Wie unser Kopfkino beim Lesen funktioniert
Ist die Hauptfigur einer Geschichte blond oder eher brünett? Oft haben Menschen eine ähnliche Vorstellung beim Lesen, wie eine Figur aussieht. Die Psychologin Stefanie Miketta hat das mit Versuchsteilnehmern und Textbeispielen untersucht.
Jeder habe zum Beispiel eine Vorstellung von einem typischen Automechaniker oder einem Rechtsanwalt, erklärt Stefanie Miketta: "Wir wissen Dinge über eine Figur aus einem Buch und ziehen einen Schluss basierend auf unserem Vorwissen."

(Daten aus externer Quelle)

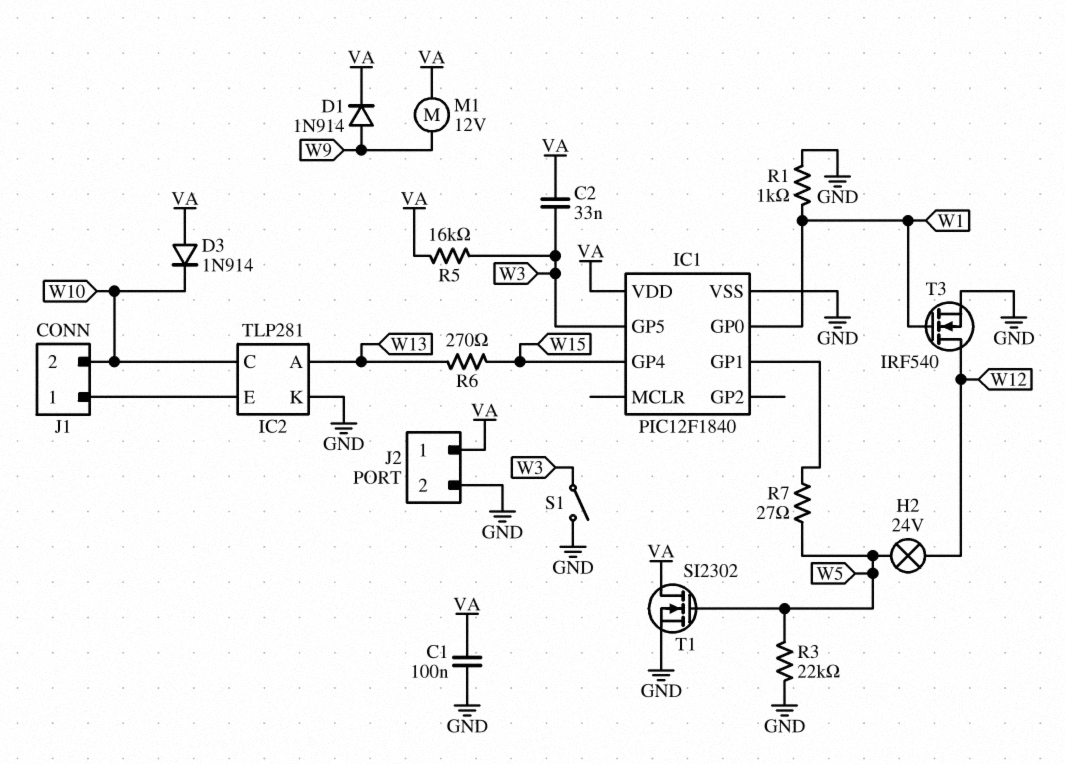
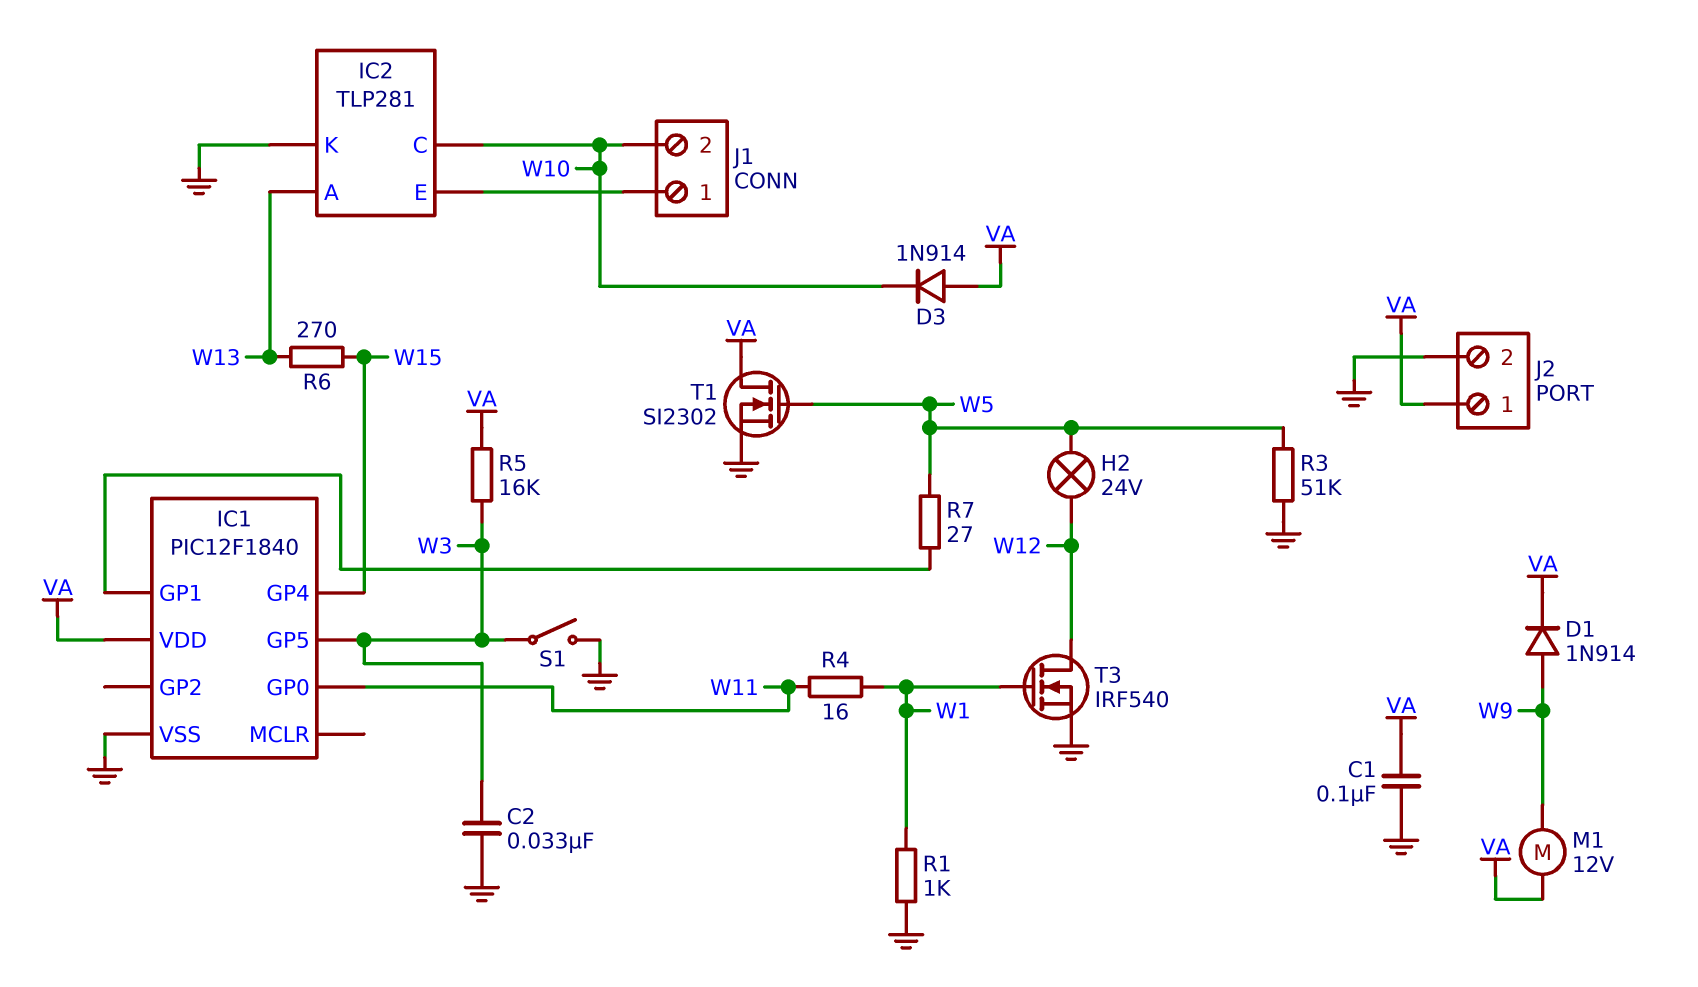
C2: 33nF (VA, W3) -> 33nF (GND, W3)
IC1 pin GP0: W1 -> W11
R3: 22k (GND, W5) -> 51k (GND, W5)
R4: none -> 16 (W1, W11)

Gemeinsam mit ihren Kollegen von der Universität Saarland hat die Psychologin Versuchsteilnehmern zum Beispiel eine Reihe von Fotos vorgelegt und sie gebeten, zu entscheiden, welches dieser Fotos ihrer eigenen Vorstellung am nächsten kommt - wie bei diesem Textbeispiel aus Remarques "Gwen und die Automobile":
"Meine Freundin Gwen würde niemals einen Eid darauf ablegen, daß die Schlacht bei Zama im Jahre 202 stattfand; – es wäre auch verfehlt, sich mit ihr in eine Diskussion über den pythagoräischen Lehrsatz einzulassen; – sie ist sich auch nie ganz sicher, ob die H-Moll-Symphonie von Schumann oder von Schubert ist; – aber wenn man ihr die Augen verbindet und sie auf die Friedrichstraße stellt, wird sie mit tödlicher Sicherheit von jedem vorüberfahrenden Wagen die Fabrikmarke, die PS-Zahl, den Vergaser und das Alter der Maschine angeben." (Quelle: E. M. Remarque (1926/1998): "Gwen und die Automobile", In T. F. Schneider & T. Westphalen (Hrsg.), Das unbekannte Werk. Frühe Prosa. Werke aus dem Nachlaß. Briefe und Tagebücher , Köln , Kiepenheuer & Witsch.)
Hauptbefund ihrer Untersuchungen sei, dass viele Menschen das gleiche Foto wählten, auch wenn das Aussehen der Figur im Text nicht beschrieben sei, so Miketta: "Wir sind sehr verbunden in unseren Vorstellungen. Ich finde das eigentlich etwas sehr Schönes."